New greenhouse, Adelard Arena solar project, help Mounties learn sustainability

New greenhouse, Adelard Arena solar project, help Mounties learn sustainability

Mount Saint Charles Academy’s new dome greenhouse, above, located by the school’s gym entrance, is nearly complete. Pictured below is a mockup showing how the new solar panels are expected to look atop Mount Saint Charles Academy’s Adelard Arena.

WOONSOCKET – Two new projects at Mount Saint Charles Academy will further the private school’s goal of “leading the way in educating sustainability,” according to school officials.

By the start of the fall school year, students will have access to a dome greenhouse, and will also see a solar roof installed on the school’s Logee Street hockey arena.

The greenhouse is part of an ongoing project to create and integrate an outdoor classroom and garden into the academy’s curriculum. It will accompany the outdoor garden near the campus gym entrance, in which the students have been growing herbs and vegetables for the past year.

Deslandes Construction Company began building the 22-foot growing dome solar greenhouse during the last week of April, and is expected to complete the job this week. The windowed structure includes windy weather protection and metal glazing strips to seal the seams, and drip edge flashing to protect the wood on the side from moisture and long-term degradation.

The project was made possible through a $5,000 grant from the John Clarke Trust and a $17,225 grant from the Champlin Foundations.

Science teacher and Earth Crew moderator Janice Ferry has coordinated the student-led outdoor gardening effort, and said her students start many of the plants from seeds in her classroom.

“While they have fairly good sun exposure in my room, it is not optimal and we are limited in how many trays of plants we are able to fit,” Ferry said.

In addition to providing more direct hours of sunlight, the new structure will give the plants a warmer environment with more moisture in the air than a cool, dry classroom.

“The greenhouse will provide more room and allow us to start our plants from seeds earlier in the year, so that by planting time, the plants will be well established and more mature,” Ferry said, adding that it will provide space to raise flowering plants that will attract pollinators to the garden.

Ferry said the dome-shaped structure was chosen because it’s considered a more strong and energy-efficient type of greenhouse that also limits snow accumulation in the winter.

“The company advertises it as a year-round growing space, which I would like to try next year with my students,” Ferry said. “It has heat activated vents that open automatically to allow for cross ventilation to prevent the temperature from becoming too high.”

The geodesic design, she added, creates a great tie-in to the school’s math curriculum.

Ferry said that in the next few years, she hopes to have the students design planting beds for the interior of the greenhouse. For the time being, they will make use of tables that will be set up inside the structure.

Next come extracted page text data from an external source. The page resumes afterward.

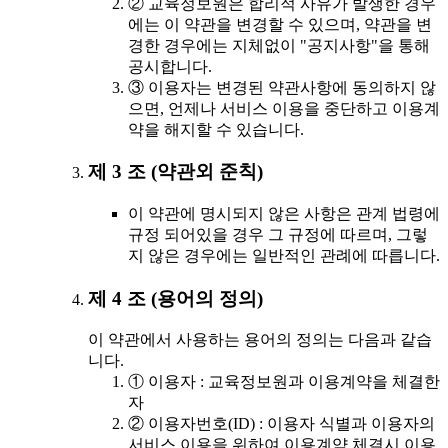
② 교육정보원은 합리적 사유가 발생한 경우
에는 이 약관을 변경할 수 있으며, 약관을 변
경한 경우에는 지체없이 "공지사항"을 통해
공시합니다.
③ 이용자는 변경된 약관사항에 동의하지 않
으면, 언제나 서비스 이용을 중단하고 이용계
약을 해지할 수 있습니다.
제 3 조 (약관외 준칙)
이 약관에 명시되지 않은 사항은 관계 법령에
규정 되어있을 경우 그 규정에 따르며, 그렇
지 않은 경우에는 일반적인 관례에 따릅니다.
제 4 조 (용어의 정의)
이 약관에서 사용하는 용어의 정의는 다음과 같습
니다.
① 이용자 : 교육정보원과 이용계약을 체결한
자
② 이용자번호(ID) : 이용자 식별과 이용자의
서비스 이용을 위하여 이용계약 체결시 이용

The environmental science teacher said that sustainability is a major theme in her classes throughout the year, with lessons that teach students things like how to grow food organically.

Then, she said, the students can “compare the impact of growing their own to the impact of purchasing food grown hundreds or thousands of miles away, usually not organically grown, transported all those many miles to their local supermarkets.”

“My students calculate their ecological footprint to learn the impact of their daily decisions and their lifestyles on the environment,” Ferry said. “By examining their decisions, the students can determine ways in which they can live a more sustainable lifestyle and contribute to a more sustainable society.”

“This is the next phase of the whole outdoor classroom concept,” explained MSC Marketing and Communications Manager Penny Federici.

And Federici said it’s not the only project at the school focused on teaching students how to be good stewards of the environment.

Just after graduation in June, solar services provider Nexamp will go to work installing a 206 kilowatt system on the roof of Adelard Arena. The solar array will generate approximately 232,000 kilowatt-hours annually of clean, renewable electricity, enough power to supply 34 Rhode Island homes.

The school has been preparing for the new green rooftop addition since summer of 2014, when the roof of the arena was replaced with the structure necessary to support the panels. Nexamp, the largest solar provider in New England, will build and operate the project, and the system will be integrated into the school’s science and physics curriculum.

Federici points to the recent Paris Climate Accord, a global agreement with the goal of reducing emissions adopted by 195 nations. The Mount community, she says, is doing its part to support the addition of new renewable energy resources to enable a cleaner world. 

“Combine the promotion of sustainable energy with the school’s highly successful garden, recycling, and composting programs, and Mount will establish a leadership position from which to educate its students on the social justice of a sustainable lifestyle,” a release on the project stated. “Not only are we looking toward a greener future, but we are becoming active contributors as we make that greener future happen now.”